A tan solo 300 metros de la Ruta 7, sobre calle Galigniana, este emprendimiento familiar comienza a consolidarse como un ejemplo de esfuerzo sostenido y apuesta por lo local. En una zona reconocida por sus delicatessen, como vinos, vermut, aceite de oliva y quesos de cabra, la propuesta suma valor con identidad propia, enfocándose en la producción caprina artesanal.

Juan junto a sus padres, Luis y Betina, en el establecimiento caprino “Montequesero”.

Detrás de este proyecto está Juan Antonio Abálsamo, quien junto a su familia decidió, hace cuatro años, transformar un sueño en realidad. Pero no se trata solo de producir: el objetivo es claro y ambicioso, rescatar la identidad regional y proyectarla hacia nuevas oportunidades.

“Estamos enfocados en mejorar la genética de los animales, aumentar la cantidad de cabras en producción y seguir creciendo en la elaboración de quesos”, expresa con orgullo. El emprendimiento trabaja con la raza anglo nubian, destacada por su adaptación al entorno y la calidad de su leche, un factor clave para lograr productos de excelencia.

En un clima desafiante como el de Las Catitas, estas cabras han demostrado ser una elección estratégica. Su capacidad de adaptación al pastoreo y la riqueza de su leche, con mayor concentración de sólidos y grasas, permiten obtener quesos de alto rendimiento y calidad superior. “No da tantos litros, pero lo que da es muy rendidor”, resume Abálsamo.

Actualmente, el tambo produce alrededor de 33 litros diarios, una etapa baja dentro del ciclo productivo, pero suficiente para elaborar quesos frescos y semiduros con impronta artesanal. Las variedades van desde opciones de sabor suave hasta propuestas más intensas, como las condimentadas con pimienta y merkén, que aportan un sello distintivo.
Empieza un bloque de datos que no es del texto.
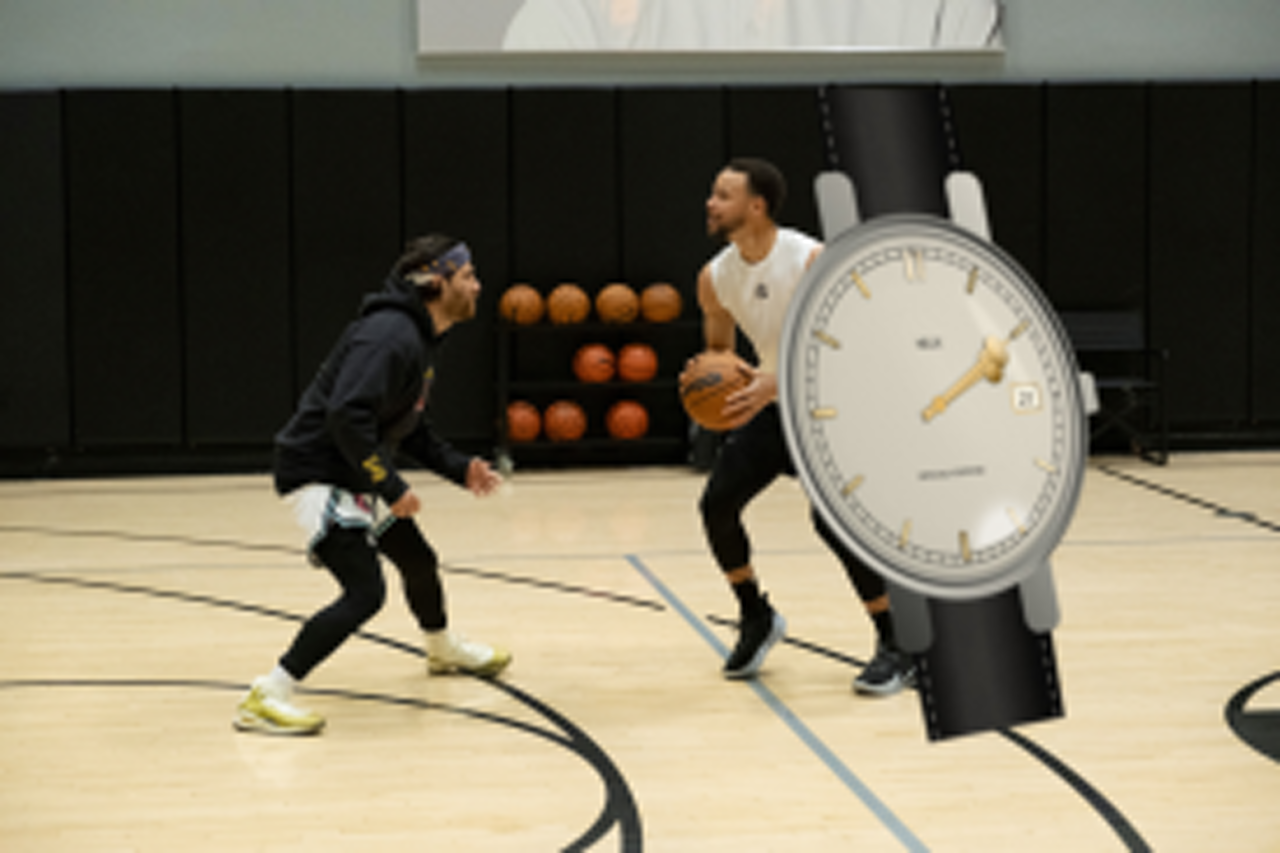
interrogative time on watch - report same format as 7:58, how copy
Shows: 2:10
Sin embargo, el verdadero diferencial de Monte Quesero radica en su mirada a futuro. La familia proyecta abrir sus puertas al turismo rural, generando un espacio donde los visitantes puedan recorrer el establecimiento, conocer el proceso productivo y disfrutar de degustaciones que incluyan quesos y vermut.

“Queremos que la gente venga, conozca, pruebe nuestros productos y pueda quedarse a disfrutar”, adelanta. En esa línea, no descartan incorporar un espacio gastronómico que potencie la experiencia y convierta al lugar en un punto de encuentro para vecinos y turistas.

Quienes deseen descubrir estos sabores pueden adquirir los productos directamente en el tambo o en la Ciudad de Mendoza, en espacios como las tiendas de alimentos naturales “Micuy Ancestral” y “Verde Vida”, donde se promueve el consumo consciente y se fortalece el vínculo con productores locales, apostando a una alimentación más saludable y sustentable.

Monte Quesero no es solo un emprendimiento: es el reflejo de una forma de hacer, de creer y de construir. Una muestra de que, con trabajo, compromiso y visión, es posible transformar la materia prima en identidad, cultura y orgullo regional. En cada queso, hay una historia que crece, se fortalece y proyecta futuro.